Jones: Yeah, one thing that LaRouche has recognized, in addressing both this problem in the MySpace, Facebook, etc., is that this is a consequence of our having been robbed of our sense of history, of where this country came from, and consequently, losing sight of where it's intended to go. So, what's been launched, is a project to really delve deeply into the ideas, and the figures who shaped and made America possible. And one of those leading figures is James Fenimore Cooper, both in terms of his communicating the ideals of the United States, what it's intended to represent. But also as a figure who embodied the method of real intelligence work, which LaRouche has often pointed to: that intelligence is not the spook world that is often portrayed, but intelligence is understanding the fundamental battle between oligarchism and the humanist fight, typified by Plato, Cusa, up through Kepler, etc., and the Founding Fathers. And so, embodied in that, is James Fenimore Cooper as one of the leading figures in shaping the period that led into, then, the Lincoln revolution.

So, this is something which the youth are now embarking on, and really trying to understand, what is our real history? Where did we come from? And how do we move forward from the dark age, we're presently collapsing into?

Schlanger: It seems that a common point that both of you have been making as members of the Youth Movement, is that, in fact, the momentary, or moment-to-moment titillation that one gets from the so-called entertainment of the Internet, is actually dwarfed by the genuine emotion, and passion, and excitement of discovering that you have a mind that can affect events in the world. I presume that's a big part of what you're talking about. So, what are you doing on the campuses up in the Bay Area, Oyang, where in a sense, you're going head-to-head against the cyberspace, Silicon Valley—you know, some people think "Silicon Valley" is the women on MySpace. But there actually is a Silicon Valley up there, and you've got people who have made huge amounts of money, essentially with swindles on the New Economy. How do you communicate these deeper ideas to people, when you meet them on campuses?

Teng: This is the difference between living in a fixed system, and actually confronting one's mind and someone else's mind with the paradoxes of the actual universe. I mean, what you get with the MySpace/Internet/video-game phenomenon, as Cody was mentioning, is just a more distilled version of a totally fixed, axiomatic system, which may be more and more sophisticated as you get better and better graphics, and more and more computing power and so forth. But you're always within a fixed, axiomatic, logical-deductive system. And that's how most people live their lives, whether they're in the Internet, or in general.

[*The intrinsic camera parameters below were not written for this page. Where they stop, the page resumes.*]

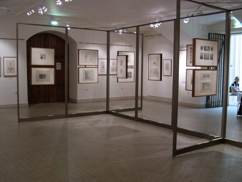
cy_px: 91
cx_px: 121
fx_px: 266
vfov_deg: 37.8
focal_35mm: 38
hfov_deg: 49.0
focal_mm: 8
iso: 109
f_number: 2.8
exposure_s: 1/4.8
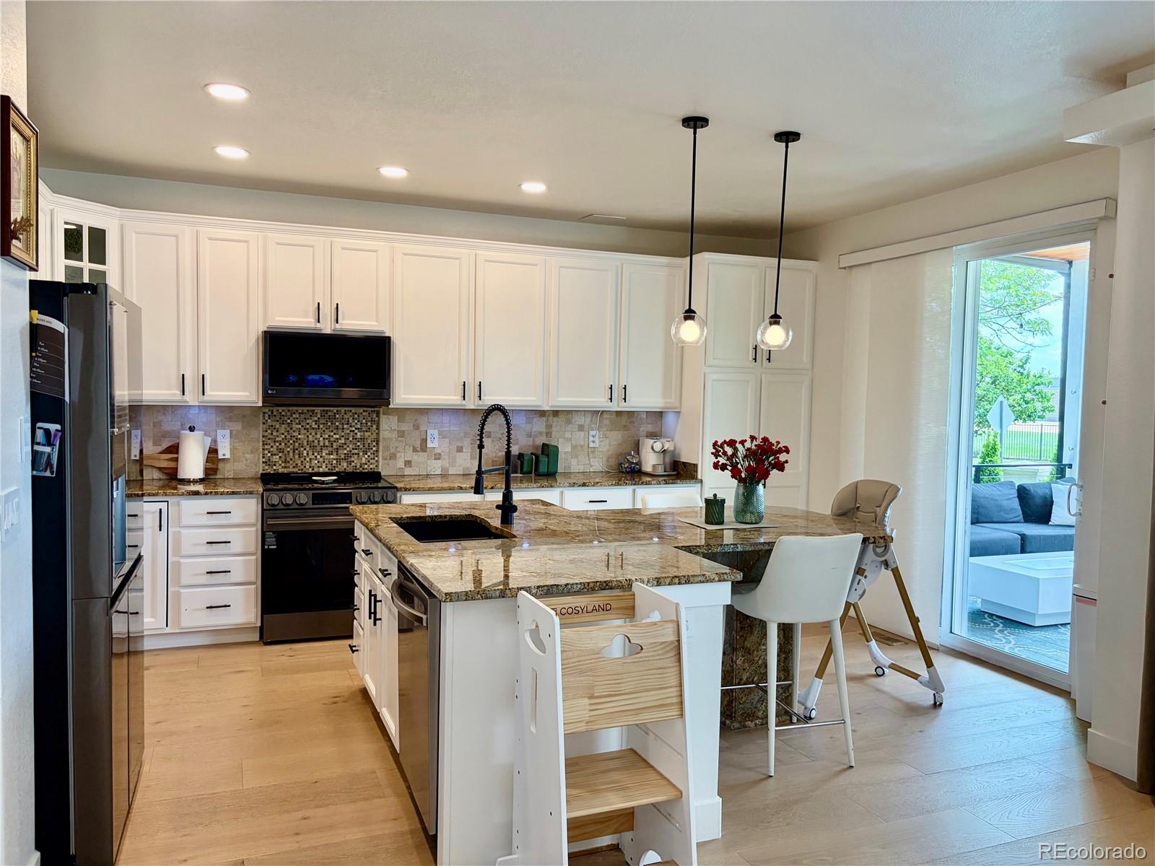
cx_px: 578
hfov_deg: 67.3
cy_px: 433
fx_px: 868
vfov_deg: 53.1
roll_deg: -1.6
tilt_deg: -3.2
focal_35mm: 26
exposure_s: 1/170
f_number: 1.6
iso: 125
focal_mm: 5.96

Schlanger: That's a "comfort zone" then. It doesn't challenge you much.

Teng: Yeah, exactly. There's this certain belief structure that you have to follow, and you think that that will get you by, day to day. What we do, is something as simple as confronting someone with a geometrical problem, the idea of working through, themselves, some actual scientific or simple geometrical problem, either at the table [where we organize], or coming into the office. And recognizing that even in the act of trying to discuss what's true, as opposed to having the terms of the discussion be what's popular, even the idea that you're going to try to figure out what's true, itself is a confrontation with the culture. And you'll find that most people, when given the right kind of environment, where they're not constantly bombarded with other stuff, that's what they're going to want to choose, that's what they're going to want to explore. And we've got to create the political conditions, where that's evoked in a larger and larger mass of the population.

[1] Patrick Ruckert, "The Fight for the American Republic: James Fenimore Cooper and the Society of the Cincinnati," EIR, Oct. 26, 2007; Anton Chaitkin, "The Patriot File, Unearthed," EIR, Nov. 2, 2007; Roger Maduro, "Rediscovering Mathew Carey; 'The Olive Branch': How a Book Saved the Nation," EIR, Nov. 9, 2007.